Ей нравилась его непринужденная улыбка и то, что, казалось, она никогда не надоедала ему. Эйслинн знала, как другие реагируют на ее монологи — она легко перевозбуждалась и увлекалась. Тем не менее, она никогда не чувствовала, что он торопит ее или что он предпочел бы, чтобы она замолчала. Во всяком случае, он провоцировал многие из ее долгих бессвязных речей, поощряя высказывать идеи или подробно объяснять свои решение.

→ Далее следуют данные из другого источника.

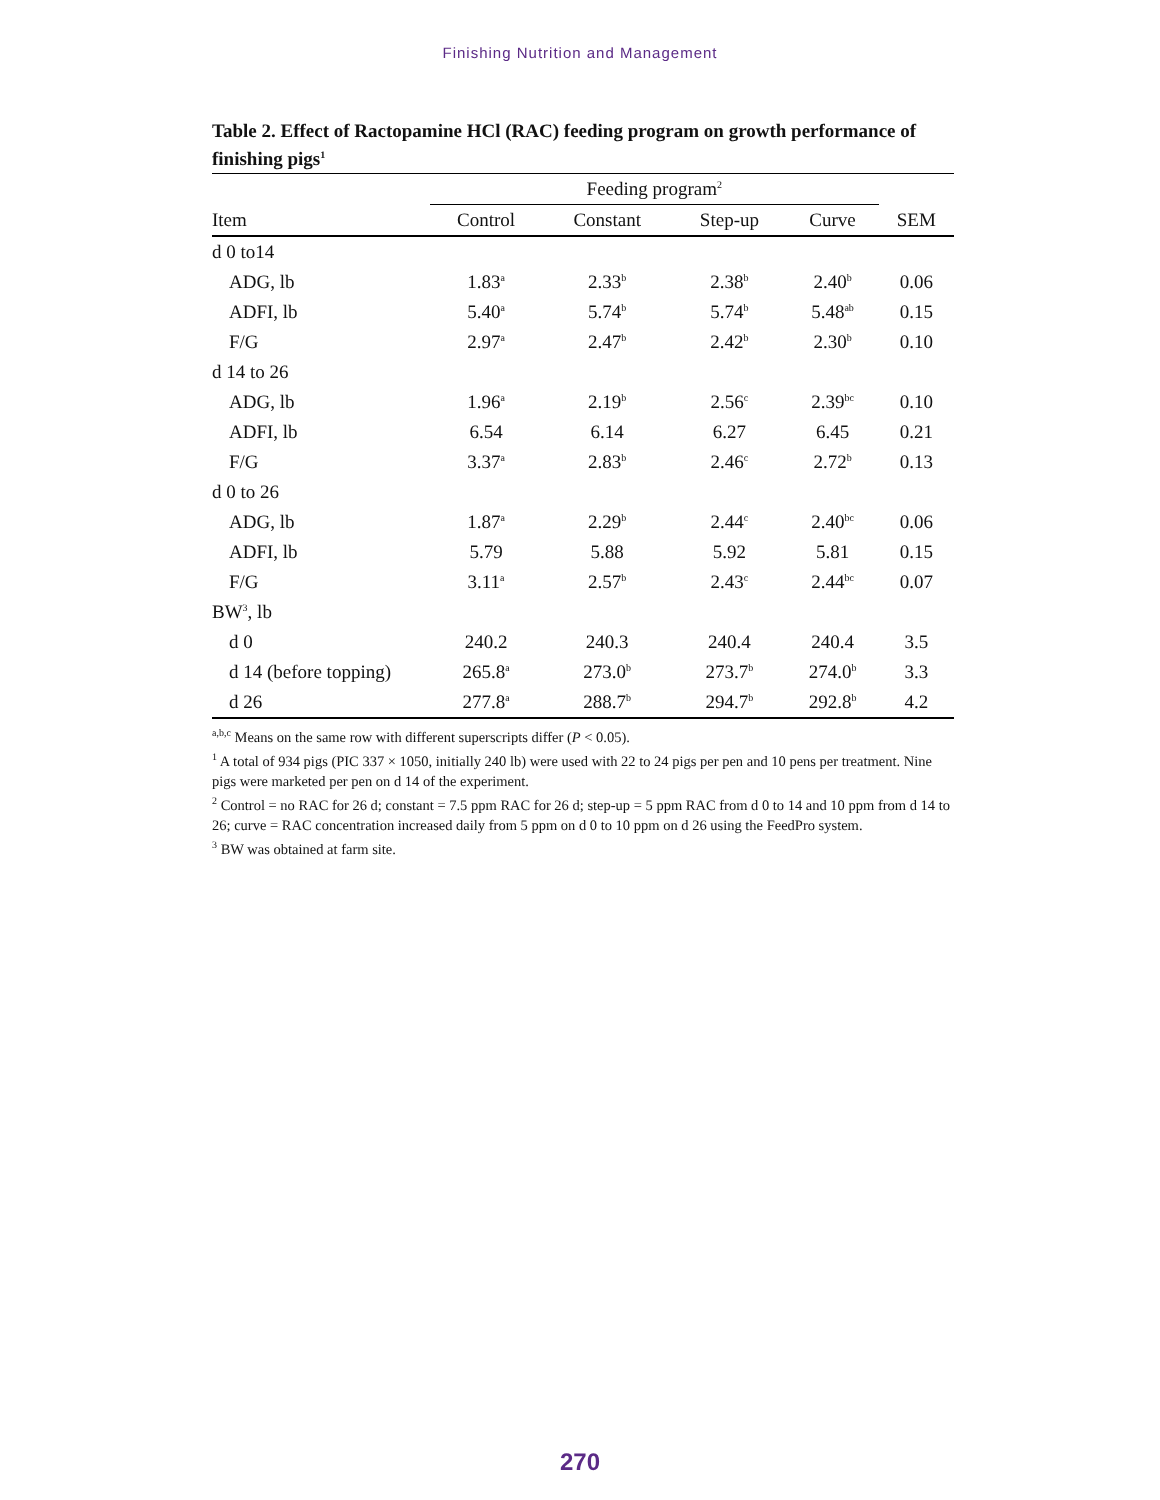Finishing Nutrition and Management
Table 2. Effect of Ractopamine HCl (RAC) feeding program on growth performance of finishing pigs<sup>1</sup>
| | Feeding program<sup>2</sup> | | | | |
| --- | --- | --- | --- | --- | --- |
| Item | Control | Constant | Step-up | Curve | SEM |
| d 0 to14 | | | | | |
| ADG, lb | 1.83<sup>a</sup> | 2.33<sup>b</sup> | 2.38<sup>b</sup> | 2.40<sup>b</sup> | 0.06 |
| ADFI, lb | 5.40<sup>a</sup> | 5.74<sup>b</sup> | 5.74<sup>b</sup> | 5.48<sup>ab</sup> | 0.15 |
| F/G | 2.97<sup>a</sup> | 2.47<sup>b</sup> | 2.42<sup>b</sup> | 2.30<sup>b</sup> | 0.10 |
| d 14 to 26 | | | | | |
| ADG, lb | 1.96<sup>a</sup> | 2.19<sup>b</sup> | 2.56<sup>c</sup> | 2.39<sup>bc</sup> | 0.10 |
| ADFI, lb | 6.54 | 6.14 | 6.27 | 6.45 | 0.21 |
| F/G | 3.37<sup>a</sup> | 2.83<sup>b</sup> | 2.46<sup>c</sup> | 2.72<sup>b</sup> | 0.13 |
| d 0 to 26 | | | | | |
| ADG, lb | 1.87<sup>a</sup> | 2.29<sup>b</sup> | 2.44<sup>c</sup> | 2.40<sup>bc</sup> | 0.06 |
| ADFI, lb | 5.79 | 5.88 | 5.92 | 5.81 | 0.15 |
| F/G | 3.11<sup>a</sup> | 2.57<sup>b</sup> | 2.43<sup>c</sup> | 2.44<sup>bc</sup> | 0.07 |
| BW<sup>3</sup>, lb | | | | | |
| d 0 | 240.2 | 240.3 | 240.4 | 240.4 | 3.5 |
| d 14 (before topping) | 265.8<sup>a</sup> | 273.0<sup>b</sup> | 273.7<sup>b</sup> | 274.0<sup>b</sup> | 3.3 |
| d 26 | 277.8<sup>a</sup> | 288.7<sup>b</sup> | 294.7<sup>b</sup> | 292.8<sup>b</sup> | 4.2 |
<sup>a,b,c</sup> Means on the same row with different superscripts differ (P < 0.05).
<sup>1</sup> A total of 934 pigs (PIC 337 × 1050, initially 240 lb) were used with 22 to 24 pigs per pen and 10 pens per treatment. Nine pigs were marketed per pen on d 14 of the experiment.
<sup>2</sup> Control = no RAC for 26 d; constant = 7.5 ppm RAC for 26 d; step-up = 5 ppm RAC from d 0 to 14 and 10 ppm from d 14 to 26; curve = RAC concentration increased daily from 5 ppm on d 0 to 10 ppm on d 26 using the FeedPro system.
<sup>3</sup> BW was obtained at farm site.
270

Его помощь в восстановлении розового сада была неоценима — она думала сделать все самой, но когда пришла идея попросить его о помощи, Эйслин не колебалась. Просьба просто выплеснулась наружу, но она никогда бы не стала настаивать на ней. Но каждый раз, когда она просила, он приходил, усердный и воодушевленный под широкополой шляпой, которую она нашла для него.
Она легко могла провести целый день, сидя в кузнице на том, что теперь было ее стулом, наблюдая за его работой. Методичные процессы нагрева и придания формы металлу нравились ей, и он терпеливо объяснял каждый шаг. Эйслинн любила узнавать, как делаются и работают вещи, и Хакон преподносил знания на блюдечке ее голодному уму.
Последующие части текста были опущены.